To mitigate the risks, Hyson once again suggested providing design and construction teams with the flexibility to source alternative materials when supply-chain issues occur.

Hyson also advised engaging and forming partnerships with general contractors and key trade partners early in the development process, as well as to consider issuing funding work and purchase orders early in the process so that equipment and materials can be pre-purchased.

Workforce shortages

Demand for labor in the construction sector is strong. There were approximately 400,000 open construction jobs in April, and while that number declined somewhat in June and July, Volz noted that it has begun climbing again in August and September. Total employment, he said, is back above pre-pandemic levels. The unemployment rate currently sits at approximately 4 percent.

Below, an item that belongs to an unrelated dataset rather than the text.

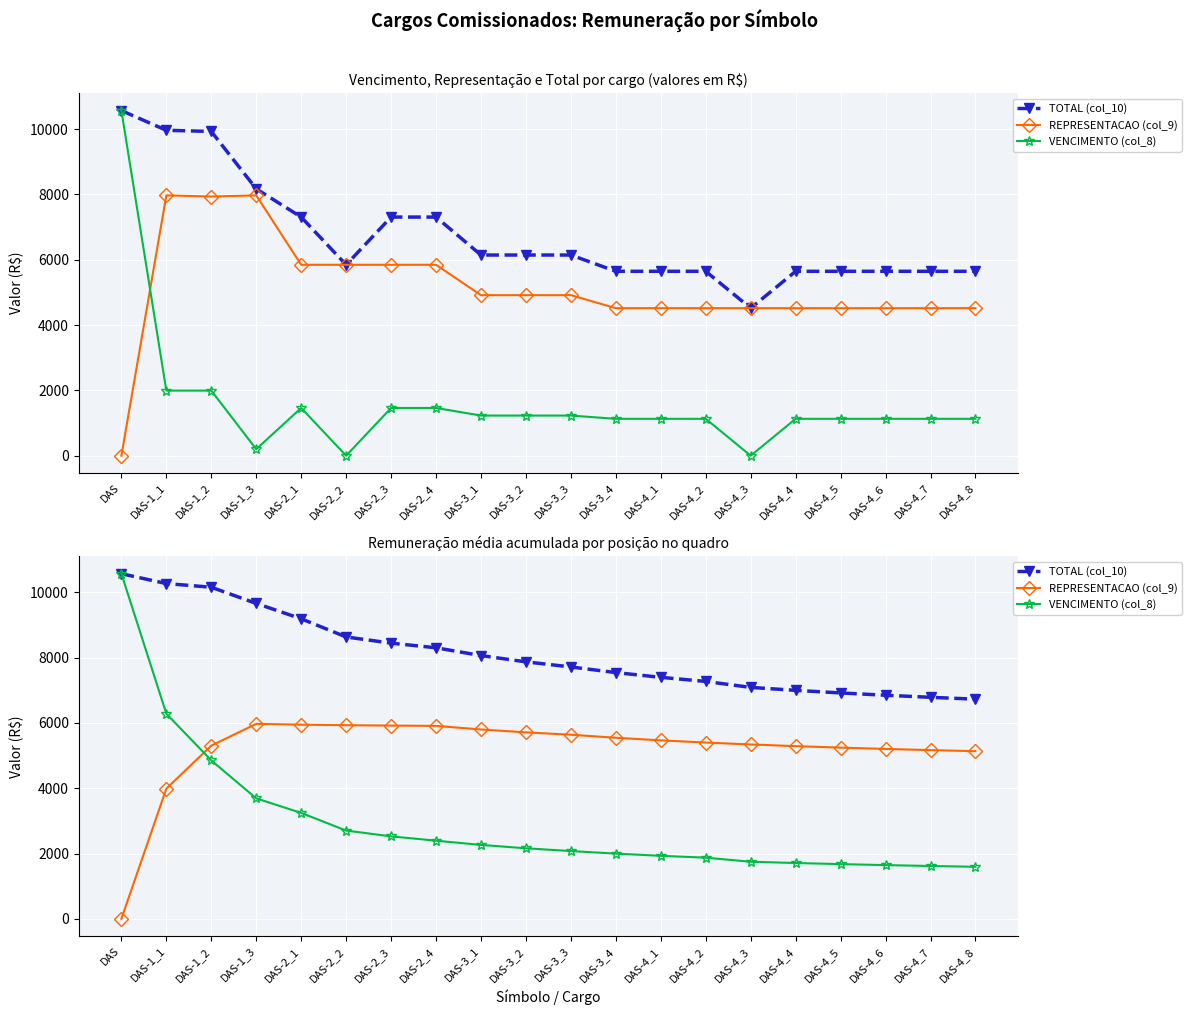

What is the value of the VENCIMENTO (col_8) point at the 14th from the left?

1872.7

According to Volz, 46 percent of construction firms are looking to expand their workforce; 40 percent are not looking to expand, but are planning to hold on to their current staff as best they can. Only about 14 percent of firms are considering downsizing.

In the face of high demand, however, many construction firms are struggling to garner the staff to keep up. A recent annual workforce survey conducted by the Associated General Contractors of America in conjunction with Autodesk found that, out of a total 1,266 individuals polled from a broad range of construction firm types and sizes, 91 percent reported having trouble filling positions.

Both Volz and Hyson recommended “short term mitigation” to address the challenges of the construction labor shortages.

Over the next four to eight years, Hyson recommended that project managers track union agreements and labor increases in their local markets. This will help project management, general contractors and owners go into a project with an understanding of what expenses and timing are likely to look like.

Hyson strongly encouraged contractors to ask for material and labor escalations during the proposal phase. This will offer insights into what costs are anticipated to be and help project managers to understand the current state of the market, allowing them to make informed budgetary decisions and manage the escalation of costs throughout the construction phase.

Finally, Hyson recommended expediting contract execution.

“Bids are generally good for 90 days,” she explained. “If we want to avoid cost escalation, we’ve got to convert the bids to a contract within that time. Our vendors need to be able to prepare to adequately resource projects, and this is one of the ways that we can better support that and get quality and manage risk.”